#### [ACTION ITEM]
Would you show every line from the records that holds "arguments"?

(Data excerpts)
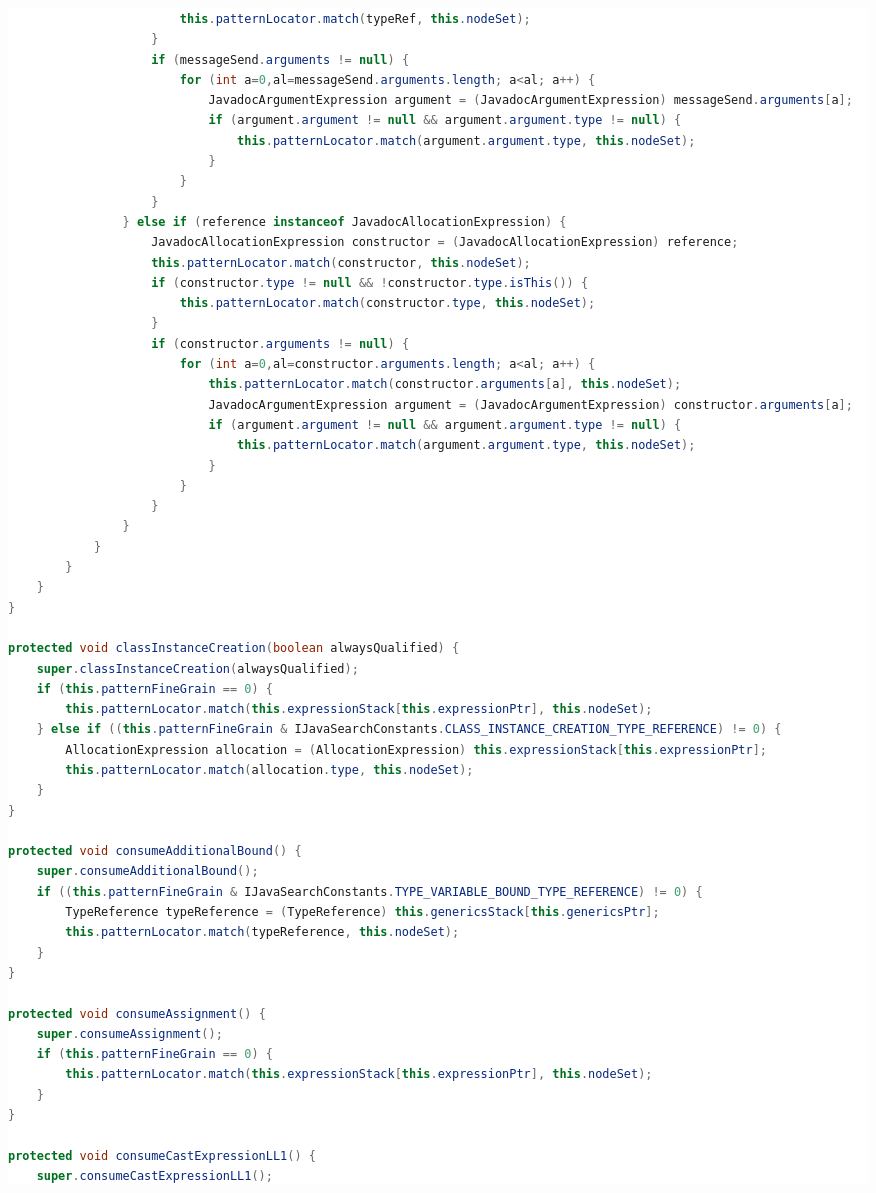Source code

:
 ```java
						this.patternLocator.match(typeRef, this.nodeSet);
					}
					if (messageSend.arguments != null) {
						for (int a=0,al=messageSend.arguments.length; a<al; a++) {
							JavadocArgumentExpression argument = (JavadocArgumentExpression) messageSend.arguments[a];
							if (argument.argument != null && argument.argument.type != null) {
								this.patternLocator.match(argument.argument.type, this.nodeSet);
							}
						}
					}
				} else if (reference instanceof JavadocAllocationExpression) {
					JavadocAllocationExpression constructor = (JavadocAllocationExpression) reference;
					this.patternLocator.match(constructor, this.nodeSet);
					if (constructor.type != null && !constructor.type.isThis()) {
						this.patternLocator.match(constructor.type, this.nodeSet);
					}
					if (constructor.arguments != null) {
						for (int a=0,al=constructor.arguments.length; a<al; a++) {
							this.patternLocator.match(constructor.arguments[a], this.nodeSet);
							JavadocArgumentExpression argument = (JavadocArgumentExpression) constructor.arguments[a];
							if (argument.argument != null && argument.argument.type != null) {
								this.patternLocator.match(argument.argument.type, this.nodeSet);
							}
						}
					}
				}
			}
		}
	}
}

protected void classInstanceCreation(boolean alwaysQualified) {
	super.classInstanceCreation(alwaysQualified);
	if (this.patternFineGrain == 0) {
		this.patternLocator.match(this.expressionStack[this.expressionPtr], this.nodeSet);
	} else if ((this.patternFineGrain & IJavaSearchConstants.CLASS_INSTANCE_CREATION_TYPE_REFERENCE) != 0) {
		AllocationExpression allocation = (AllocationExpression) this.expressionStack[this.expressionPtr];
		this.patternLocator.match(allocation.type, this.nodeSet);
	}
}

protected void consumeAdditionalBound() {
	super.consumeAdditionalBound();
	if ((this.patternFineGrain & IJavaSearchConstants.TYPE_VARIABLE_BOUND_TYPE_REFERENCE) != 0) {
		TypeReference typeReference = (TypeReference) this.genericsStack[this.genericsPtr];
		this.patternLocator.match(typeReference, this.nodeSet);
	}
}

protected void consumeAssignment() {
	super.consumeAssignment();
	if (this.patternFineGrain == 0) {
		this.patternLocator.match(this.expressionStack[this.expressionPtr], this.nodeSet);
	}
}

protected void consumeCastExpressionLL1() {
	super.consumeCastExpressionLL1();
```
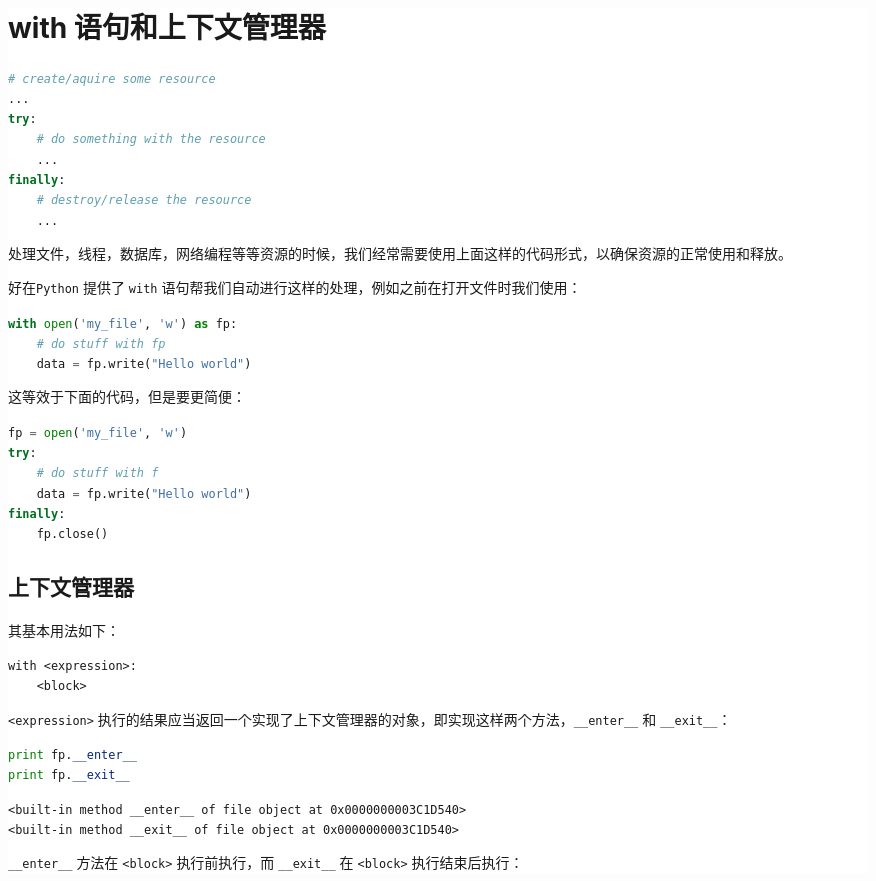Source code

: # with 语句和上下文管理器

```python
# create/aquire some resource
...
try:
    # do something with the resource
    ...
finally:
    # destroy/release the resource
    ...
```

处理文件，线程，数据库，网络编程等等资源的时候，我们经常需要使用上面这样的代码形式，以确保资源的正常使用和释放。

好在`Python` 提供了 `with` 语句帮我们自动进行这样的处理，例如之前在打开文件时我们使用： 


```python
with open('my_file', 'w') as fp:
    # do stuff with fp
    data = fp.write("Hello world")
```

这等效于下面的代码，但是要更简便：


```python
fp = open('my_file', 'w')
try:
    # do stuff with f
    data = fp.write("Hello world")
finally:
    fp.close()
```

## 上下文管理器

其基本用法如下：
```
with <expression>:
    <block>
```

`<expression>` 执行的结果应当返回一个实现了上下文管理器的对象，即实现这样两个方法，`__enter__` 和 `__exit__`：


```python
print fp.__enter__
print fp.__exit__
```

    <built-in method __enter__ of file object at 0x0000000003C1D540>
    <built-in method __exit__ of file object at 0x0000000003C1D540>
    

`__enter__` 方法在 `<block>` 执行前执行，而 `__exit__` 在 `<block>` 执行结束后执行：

#### [OUTPUT FOR THIS EXERCISE]
					if (messageSend.arguments != null) {
						for (int a=0,al=messageSend.arguments.length; a<al; a++) {
							JavadocArgumentExpression argument = (JavadocArgumentExpression) messageSend.arguments[a];
					if (constructor.arguments != null) {
						for (int a=0,al=constructor.arguments.length; a<al; a++) {
							this.patternLocator.match(constructor.arguments[a], this.nodeSet);
							JavadocArgumentExpression argument = (JavadocArgumentExpression) constructor.arguments[a];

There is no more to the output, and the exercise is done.